Reproduce every line of the records below verbatim, preserving the original spacing, indentation, and line breaks.

**Task inputs**
=== Section Start ===

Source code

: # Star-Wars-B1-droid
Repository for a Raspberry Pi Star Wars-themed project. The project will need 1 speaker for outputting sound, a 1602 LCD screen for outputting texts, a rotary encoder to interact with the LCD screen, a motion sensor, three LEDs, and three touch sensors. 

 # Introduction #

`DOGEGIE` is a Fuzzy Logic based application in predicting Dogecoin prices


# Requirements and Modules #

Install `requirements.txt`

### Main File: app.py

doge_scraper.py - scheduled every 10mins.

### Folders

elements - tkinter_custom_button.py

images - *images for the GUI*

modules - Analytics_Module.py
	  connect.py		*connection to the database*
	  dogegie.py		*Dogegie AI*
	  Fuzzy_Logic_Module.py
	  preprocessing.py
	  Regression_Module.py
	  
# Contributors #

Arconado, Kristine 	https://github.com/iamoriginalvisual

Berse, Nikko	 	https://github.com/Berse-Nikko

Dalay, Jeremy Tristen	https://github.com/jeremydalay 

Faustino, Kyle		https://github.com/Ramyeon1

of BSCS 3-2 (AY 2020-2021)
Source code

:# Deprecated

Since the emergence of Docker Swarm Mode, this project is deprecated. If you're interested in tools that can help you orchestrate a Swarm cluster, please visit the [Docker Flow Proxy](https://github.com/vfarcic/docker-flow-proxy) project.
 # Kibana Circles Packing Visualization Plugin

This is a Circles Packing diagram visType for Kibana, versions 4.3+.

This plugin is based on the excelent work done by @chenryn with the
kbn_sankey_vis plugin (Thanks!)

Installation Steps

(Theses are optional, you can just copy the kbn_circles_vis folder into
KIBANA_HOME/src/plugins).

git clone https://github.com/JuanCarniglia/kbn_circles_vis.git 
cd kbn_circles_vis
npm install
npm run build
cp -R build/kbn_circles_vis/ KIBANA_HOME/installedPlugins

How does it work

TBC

=== Section End ===

**Answer below**
Source code

: # Star-Wars-B1-droid
Repository for a Raspberry Pi Star Wars-themed project. The project will need 1 speaker for outputting sound, a 1602 LCD screen for outputting texts, a rotary encoder to interact with the LCD screen, a motion sensor, three LEDs, and three touch sensors. 

 # Introduction #

`DOGEGIE` is a Fuzzy Logic based application in predicting Dogecoin prices


# Requirements and Modules #

Install `requirements.txt`

### Main File: app.py

doge_scraper.py - scheduled every 10mins.

### Folders

elements - tkinter_custom_button.py

images - *images for the GUI*

modules - Analytics_Module.py
	  connect.py		*connection to the database*
	  dogegie.py		*Dogegie AI*
	  Fuzzy_Logic_Module.py
	  preprocessing.py
	  Regression_Module.py
	  
# Contributors #

Arconado, Kristine 	https://github.com/iamoriginalvisual

Berse, Nikko	 	https://github.com/Berse-Nikko

Dalay, Jeremy Tristen	https://github.com/jeremydalay 

Faustino, Kyle		https://github.com/Ramyeon1

of BSCS 3-2 (AY 2020-2021)
Source code

:# Deprecated

Since the emergence of Docker Swarm Mode, this project is deprecated. If you're interested in tools that can help you orchestrate a Swarm cluster, please visit the [Docker Flow Proxy](https://github.com/vfarcic/docker-flow-proxy) project.
 # Kibana Circles Packing Visualization Plugin

This is a Circles Packing diagram visType for Kibana, versions 4.3+.

This plugin is based on the excelent work done by @chenryn with the
kbn_sankey_vis plugin (Thanks!)

Installation Steps

(Theses are optional, you can just copy the kbn_circles_vis folder into
KIBANA_HOME/src/plugins).

git clone https://github.com/JuanCarniglia/kbn_circles_vis.git 
cd kbn_circles_vis
npm install
npm run build
cp -R build/kbn_circles_vis/ KIBANA_HOME/installedPlugins

How does it work

TBC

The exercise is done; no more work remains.